This week we examine serious mental illness with Alison Brie… or is it something even more complex than that – like aliens or time-travel?
One thing’s for sure, you’ll likely leave this without answers and that’s okay. I say just enter this one with an open mind and ride it to your own conclusions.
Horse Girl (2020)
A socially awkward woman with a fondness for arts and crafts, horses, and supernatural crime shows finds her increasingly lucid dreams trickling into her waking life.
Sarah (Brie) is shy and awkward AF, therefore supremely relatable. She works in a craft store by day and loiters around the sofa by evening, soaking up episodes of her favourite supernatural show.
So far so ordinary, except Sarah isn’t really ordinary. She has very lucid dreams at night, that are bit by bit leaking into her everyday and it’s not long before she’s convinced herself that something is definitely up with that.
Mostly alone or hanging around her old horse, who now belongs to someone else, things look up a little when Sarah’s roommate Nikki (Debby Ryan) – tired of her being around the flat all the time – fixes her up with her boyfriend’s mate Darren (John Reynolds). The pair hit it off in their mutual oddness.
Meanwhile, Sarah dreams about people she’s never met but then sees in real life and wakes up in odd places, losing chunks of time she can’t account for. She becomes convinced she’s being visited by aliens which eventually jeopardises her fledging romance, and alienates her from Nikki and her work colleagues.
All this is extra worrying given the history of both her mother and grandmother, who both lived with severe mental health issues, with her mother dying by suicide. But is Sarah breaking down in the same way or is there truth to her theories? Also – could she really be her grandmother transported through time into this reality (since they look identical)? Hmmm.
When Sarah ends up seeking help in a medical capacity, she meets another girl who speaks of the same experiences. Is this validation?
I’m finding it quite hard to encapsulate this interesting indie flick. Which is kind of the point. Mental illness, loneliness, depression – none of these are exactly linear or easy to define.
Who knows what’s real and what isn’t? All I know is that the concept of going through all this as a person with mental health challenges is fascinating. What if it’s real but you’re someone who isn’t always trusted by others, and who doesn’t particularly trust yourself either? It’s a terrifying thought.
In the end it doesn’t really matter and the ambiguous ending won’t tie it all up for you. There’s lots of debate on the internet about it though which is worth a read.

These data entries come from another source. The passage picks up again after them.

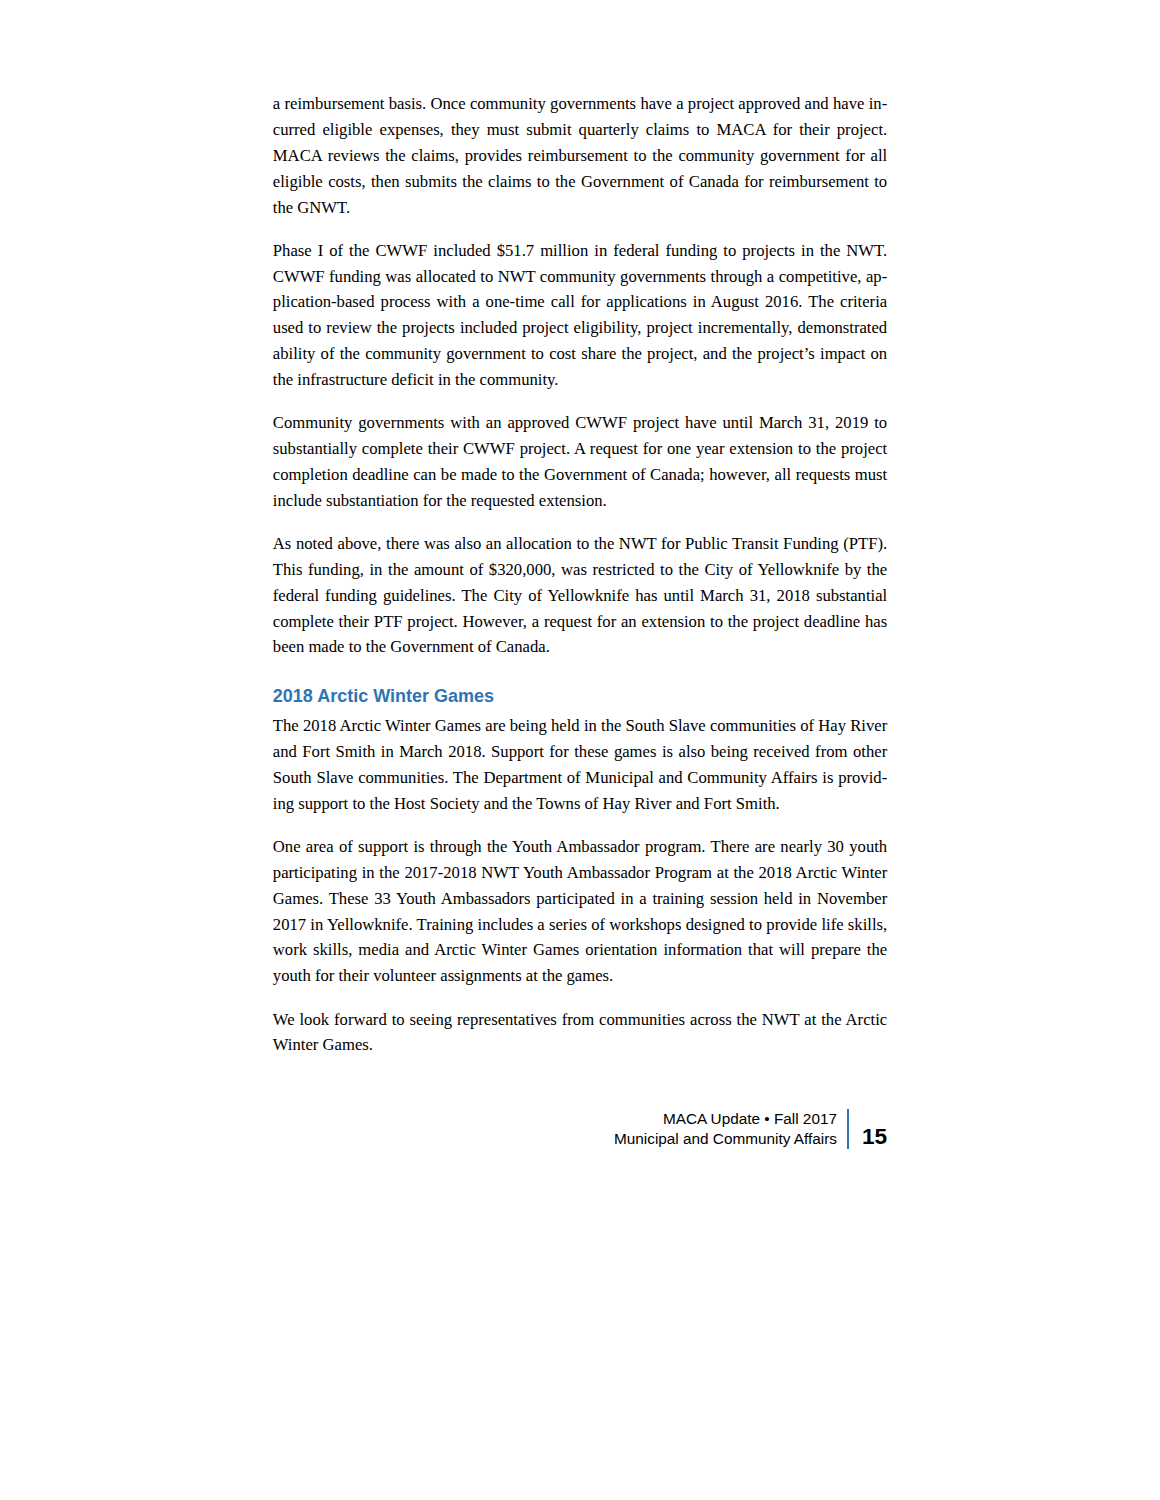a reimbursement basis. Once community governments have a project approved and have incurred eligible expenses, they must submit quarterly claims to MACA for their project. MACA reviews the claims, provides reimbursement to the community government for all eligible costs, then submits the claims to the Government of Canada for reimbursement to the GNWT.
Phase I of the CWWF included $51.7 million in federal funding to projects in the NWT. CWWF funding was allocated to NWT community governments through a competitive, application-based process with a one-time call for applications in August 2016. The criteria used to review the projects included project eligibility, project incrementally, demonstrated ability of the community government to cost share the project, and the project’s impact on the infrastructure deficit in the community.
Community governments with an approved CWWF project have until March 31, 2019 to substantially complete their CWWF project. A request for one year extension to the project completion deadline can be made to the Government of Canada; however, all requests must include substantiation for the requested extension.
As noted above, there was also an allocation to the NWT for Public Transit Funding (PTF). This funding, in the amount of $320,000, was restricted to the City of Yellowknife by the federal funding guidelines. The City of Yellowknife has until March 31, 2018 substantial complete their PTF project. However, a request for an extension to the project deadline has been made to the Government of Canada.
2018 Arctic Winter Games
The 2018 Arctic Winter Games are being held in the South Slave communities of Hay River and Fort Smith in March 2018. Support for these games is also being received from other South Slave communities. The Department of Municipal and Community Affairs is providing support to the Host Society and the Towns of Hay River and Fort Smith.
One area of support is through the Youth Ambassador program. There are nearly 30 youth participating in the 2017-2018 NWT Youth Ambassador Program at the 2018 Arctic Winter Games. These 33 Youth Ambassadors participated in a training session held in November 2017 in Yellowknife. Training includes a series of workshops designed to provide life skills, work skills, media and Arctic Winter Games orientation information that will prepare the youth for their volunteer assignments at the games.
We look forward to seeing representatives from communities across the NWT at the Arctic Winter Games.
MACA Update • Fall 2017
Municipal and Community Affairs
15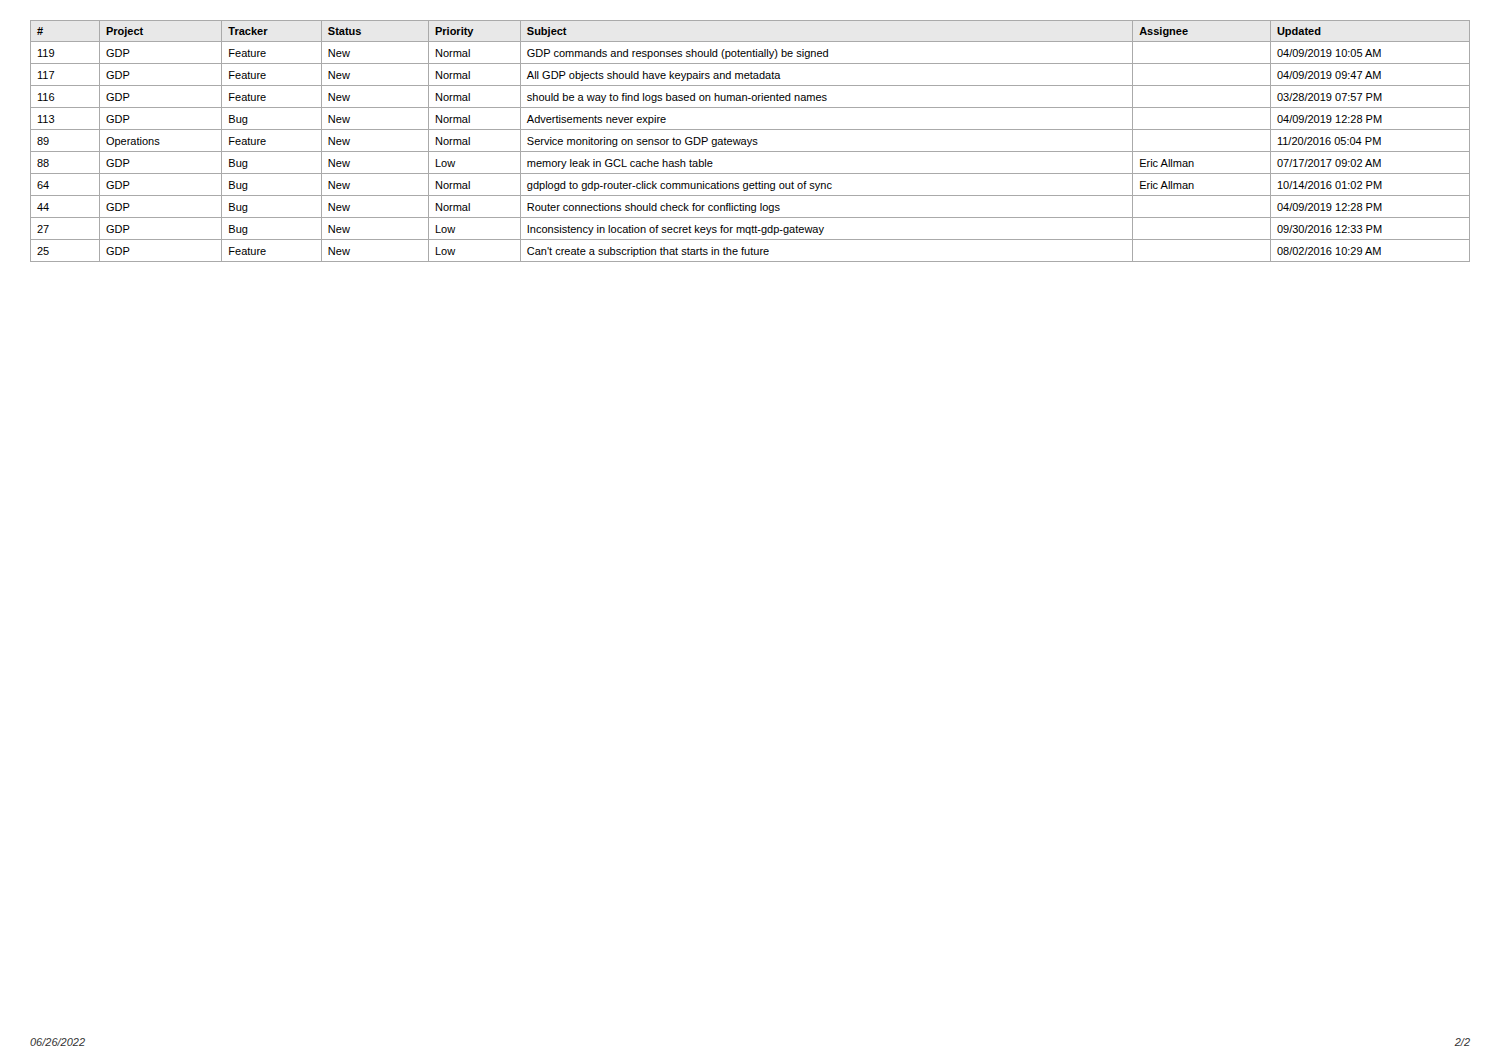| # | Project | Tracker | Status | Priority | Subject | Assignee | Updated |
| --- | --- | --- | --- | --- | --- | --- | --- |
| 119 | GDP | Feature | New | Normal | GDP commands and responses should (potentially) be signed | | 04/09/2019 10:05 AM |
| 117 | GDP | Feature | New | Normal | All GDP objects should have keypairs and metadata | | 04/09/2019 09:47 AM |
| 116 | GDP | Feature | New | Normal | should be a way to find logs based on human-oriented names | | 03/28/2019 07:57 PM |
| 113 | GDP | Bug | New | Normal | Advertisements never expire | | 04/09/2019 12:28 PM |
| 89 | Operations | Feature | New | Normal | Service monitoring on sensor to GDP gateways | | 11/20/2016 05:04 PM |
| 88 | GDP | Bug | New | Low | memory leak in GCL cache hash table | Eric Allman | 07/17/2017 09:02 AM |
| 64 | GDP | Bug | New | Normal | gdplogd to gdp-router-click communications getting out of sync | Eric Allman | 10/14/2016 01:02 PM |
| 44 | GDP | Bug | New | Normal | Router connections should check for conflicting logs | | 04/09/2019 12:28 PM |
| 27 | GDP | Bug | New | Low | Inconsistency in location of secret keys for mqtt-gdp-gateway | | 09/30/2016 12:33 PM |
| 25 | GDP | Feature | New | Low | Can't create a subscription that starts in the future | | 08/02/2016 10:29 AM |
06/26/2022 2/2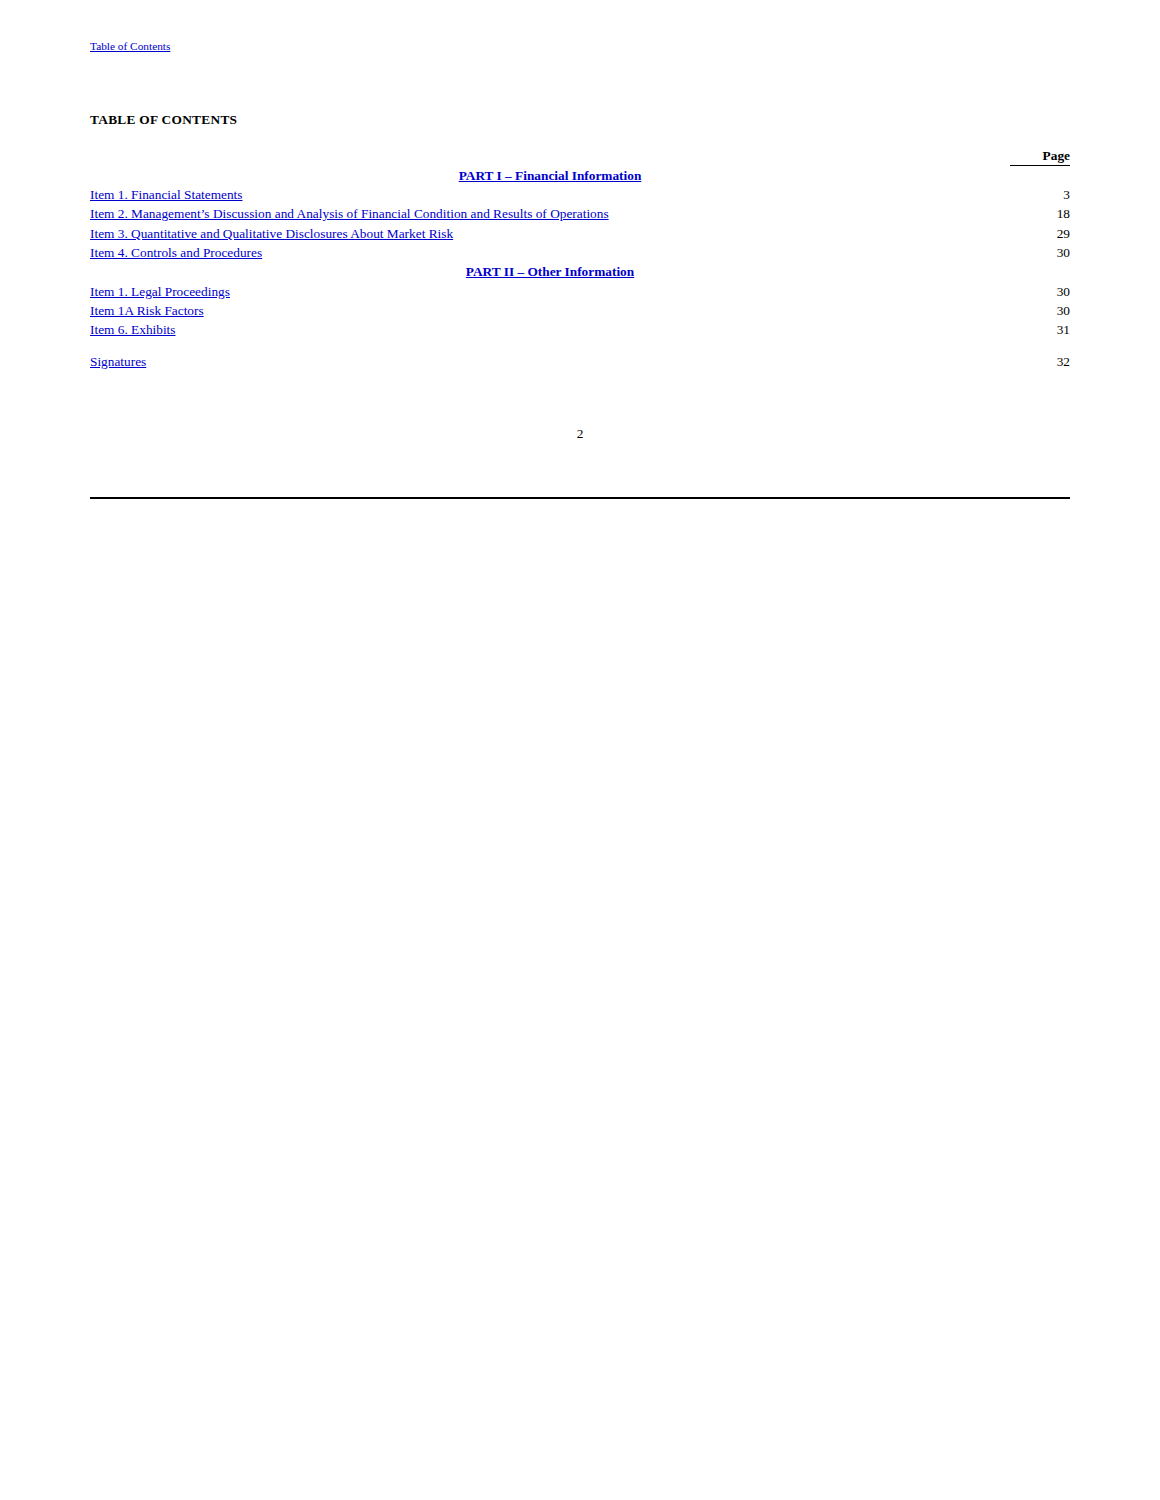Table of Contents
TABLE OF CONTENTS
| | Page |
| PART I – Financial Information | |
| Item 1. Financial Statements | 3 |
| Item 2. Management’s Discussion and Analysis of Financial Condition and Results of Operations | 18 |
| Item 3. Quantitative and Qualitative Disclosures About Market Risk | 29 |
| Item 4. Controls and Procedures | 30 |
| PART II – Other Information | |
| Item 1. Legal Proceedings | 30 |
| Item 1A Risk Factors | 30 |
| Item 6. Exhibits | 31 |
| Signatures | 32 |
2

Alison Brie wrote the screenplay following her own experiences and she’s bloody great as Sarah. I really just wanted to her be okay and respected by those around her and there are times I really felt for her, particularly when she’s scared and naked in her workplace.
I’d say it’s definitely worth a go and is quite a realistic look at living with these issues, though obviously I have little experience of schizophrenia, or alien abduction for that matter. It’s funny at times, respectfully handled and sweet – and I liked it.